- **Exercise data**

[Start of section]

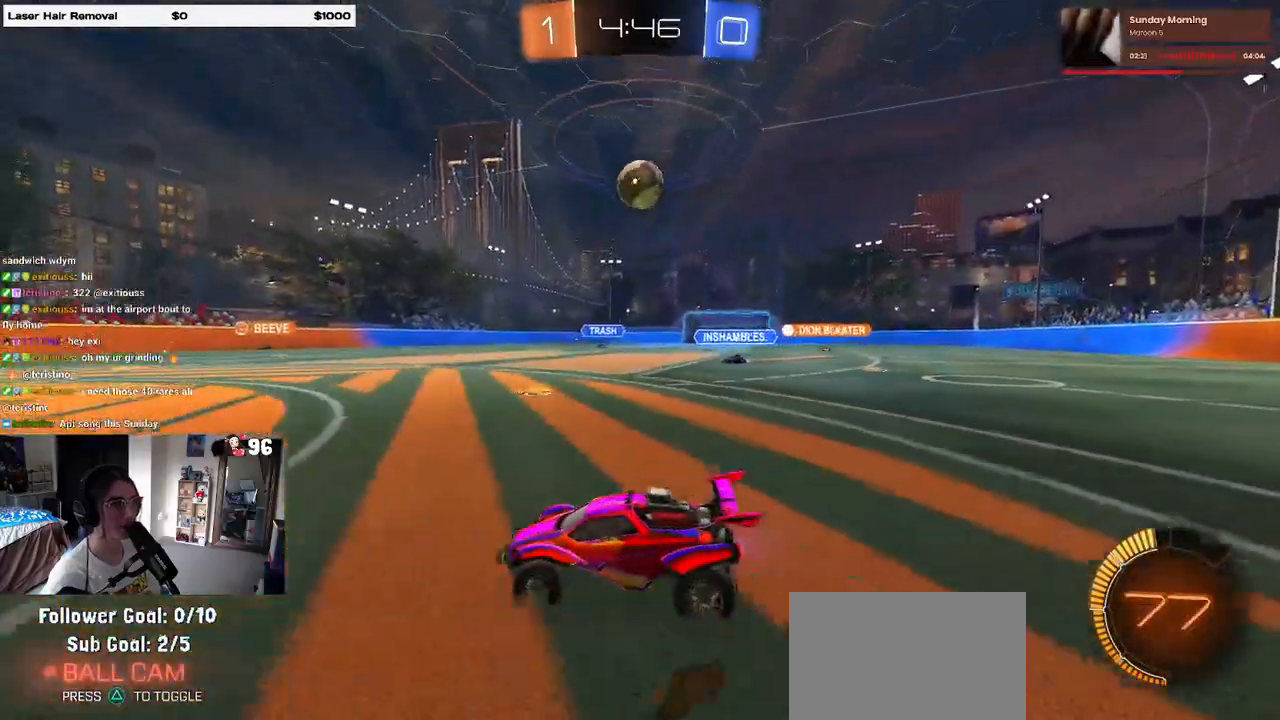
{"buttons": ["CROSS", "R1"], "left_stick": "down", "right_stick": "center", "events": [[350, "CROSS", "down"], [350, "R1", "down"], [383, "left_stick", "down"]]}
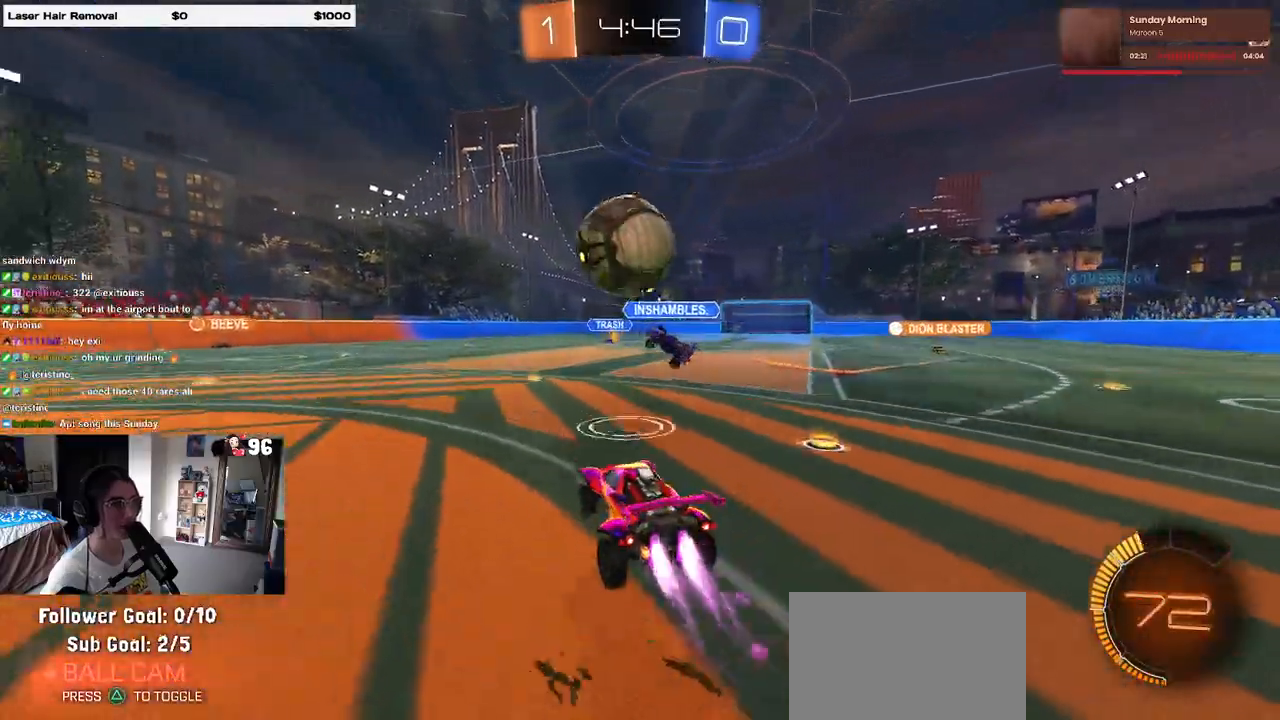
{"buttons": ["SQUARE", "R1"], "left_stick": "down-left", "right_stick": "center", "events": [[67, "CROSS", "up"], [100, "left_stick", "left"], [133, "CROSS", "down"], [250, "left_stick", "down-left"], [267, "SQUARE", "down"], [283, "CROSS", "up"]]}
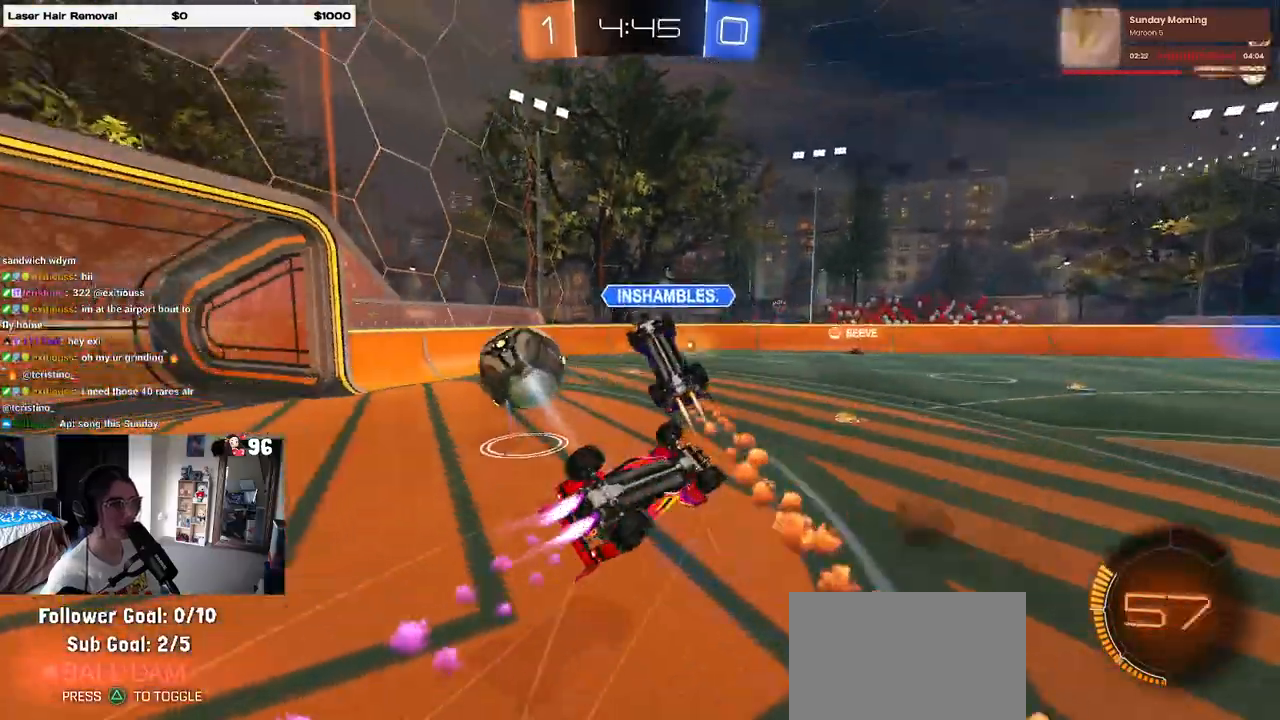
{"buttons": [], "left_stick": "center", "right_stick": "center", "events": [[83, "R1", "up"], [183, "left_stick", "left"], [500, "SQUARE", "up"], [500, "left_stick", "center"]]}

[End of section]

- **Try it**
The full material above must be output verbatim, minus any pictures.

- **Answer for this exercise**
{"buttons": ["CROSS", "R1"], "left_stick": "down", "right_stick": "center", "events": [[350, "CROSS", "down"], [350, "R1", "down"], [383, "left_stick", "down"]]}
{"buttons": ["SQUARE", "R1"], "left_stick": "down-left", "right_stick": "center", "events": [[67, "CROSS", "up"], [100, "left_stick", "left"], [133, "CROSS", "down"], [250, "left_stick", "down-left"], [267, "SQUARE", "down"], [283, "CROSS", "up"]]}
{"buttons": [], "left_stick": "center", "right_stick": "center", "events": [[83, "R1", "up"], [183, "left_stick", "left"], [500, "SQUARE", "up"], [500, "left_stick", "center"]]}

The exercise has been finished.